> _Work order_: Give back the data exactly, with no images.

> _Data for this exercise_:
Segment Open

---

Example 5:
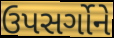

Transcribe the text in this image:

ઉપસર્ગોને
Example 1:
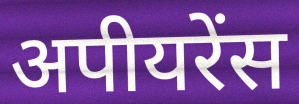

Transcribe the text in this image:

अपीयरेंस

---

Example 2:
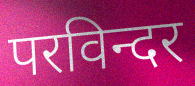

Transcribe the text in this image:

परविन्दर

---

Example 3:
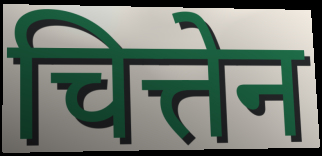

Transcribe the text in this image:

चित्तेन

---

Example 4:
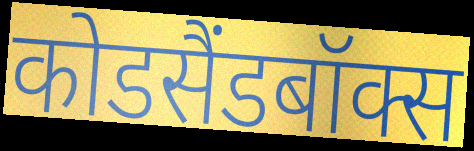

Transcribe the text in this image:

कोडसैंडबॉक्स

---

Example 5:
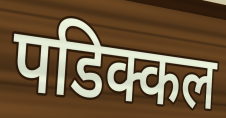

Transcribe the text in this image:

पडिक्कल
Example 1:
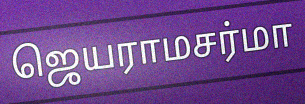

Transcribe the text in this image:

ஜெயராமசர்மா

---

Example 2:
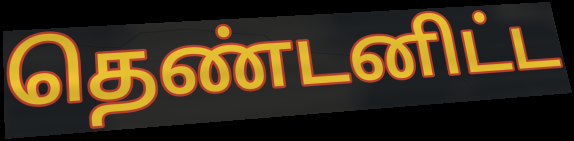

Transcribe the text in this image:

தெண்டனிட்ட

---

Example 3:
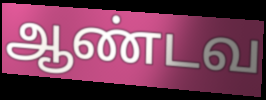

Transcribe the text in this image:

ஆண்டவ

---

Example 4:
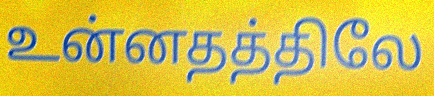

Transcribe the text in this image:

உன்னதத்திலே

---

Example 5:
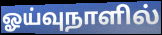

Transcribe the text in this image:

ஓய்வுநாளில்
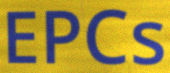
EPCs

Segment Closed

> _Expected answer_:
---

Example 5:

Transcribe the text in this image:

ઉપસર્ગોને
Example 1:

Transcribe the text in this image:

अपीयरेंस

---

Example 2:

Transcribe the text in this image:

परविन्दर

---

Example 3:

Transcribe the text in this image:

चित्तेन

---

Example 4:

Transcribe the text in this image:

कोडसैंडबॉक्स

---

Example 5:

Transcribe the text in this image:

पडिक्कल
Example 1:

Transcribe the text in this image:

ஜெயராமசர்மா

---

Example 2:

Transcribe the text in this image:

தெண்டனிட்ட

---

Example 3:

Transcribe the text in this image:

ஆண்டவ

---

Example 4:

Transcribe the text in this image:

உன்னதத்திலே

---

Example 5:

Transcribe the text in this image:

ஓய்வுநாளில்
EPCs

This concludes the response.